Spirit's top two markets are Fort Lauderdale, Fla., and Detroit. It is No. 1 in the former, holding 20% of the market, and No. 2 in the latter, holding about 5% of the market, which is dominated by Delta ( DAL). Atlantic City is a key market, as is Myrtle Beach, where Spirit is the only carrier to fly big jets as opposed to regional jets.

In terms of the operational realities of the airline industry, the charge makes perfect sense because it addresses a major problem: delays incurred when passengers search for space in overhead bins, typically to stash their roller boards. By cutting five minutes from the time each aircraft spends at the gate, Spirit could gain 15 hours of flight time each day, Baldanza said. The carrier's 29 aircraft make about a half dozen "turns" each day.

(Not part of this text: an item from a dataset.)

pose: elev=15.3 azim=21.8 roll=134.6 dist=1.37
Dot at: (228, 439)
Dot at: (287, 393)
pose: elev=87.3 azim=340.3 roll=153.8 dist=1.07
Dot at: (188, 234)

However, the airline industry is also sensitive to public and Congressional opinion. On Sunday, Sen. Charles Schumer (D-N.Y.) said five airlines told him that they will not institute fees for carry-on bags. These include Delta, American ( AMR), United ( UAUA), US Airways ( LCC) and JetBlue ( JBLU).

Spirit doesn't care what other carriers do. "We're indifferent about whether they follow," Baldanza said. However, it is worth noting that Spirit was the first U.S. carrier to charge for the first checked bag, starting in June 2007. It was not until February 2008 that United became the first major carrier to follow.

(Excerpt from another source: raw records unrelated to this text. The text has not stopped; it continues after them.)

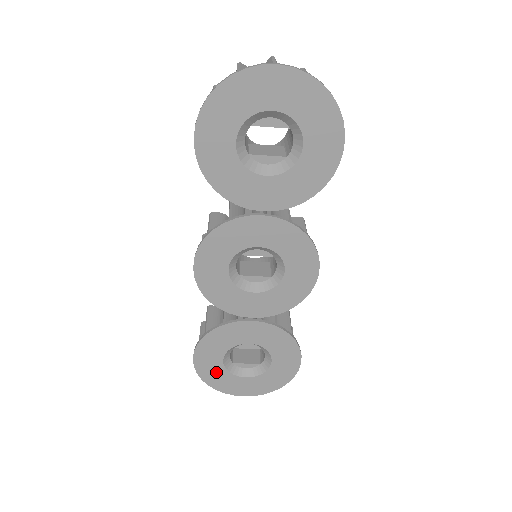
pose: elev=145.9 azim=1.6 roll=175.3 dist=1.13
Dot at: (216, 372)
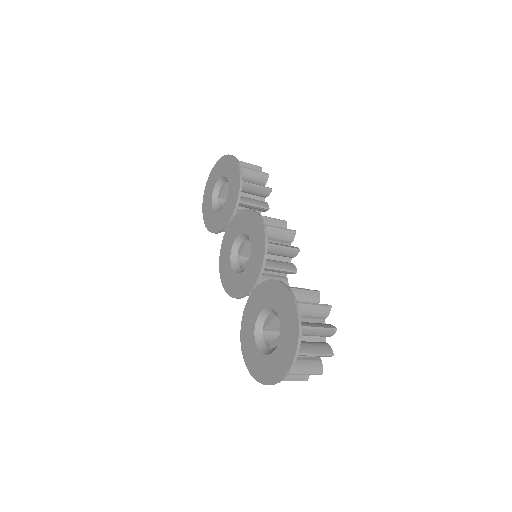
Dot at: (258, 362)
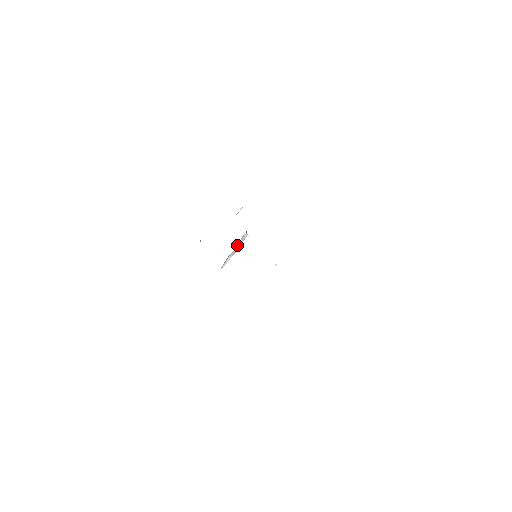
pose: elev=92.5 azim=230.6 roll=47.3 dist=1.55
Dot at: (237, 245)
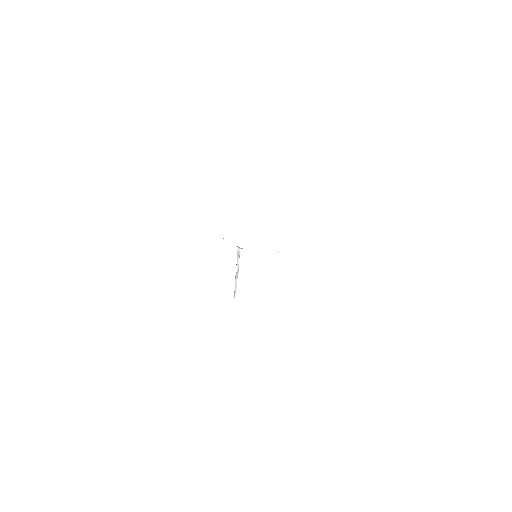
Dot at: (236, 264)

In the end, Baldanza is clearly pleased by the furor over Spirit's fees. He is, after all, a marketing guy who was previously senior vice president of marketing at US Airways, and free publicity is something he values. Asked whether he believes all publicity is good publicity, Baldanza said no, but: "Our sales are up and the media exposure is big and becoming more balanced, and that combination is a good one for Spirit."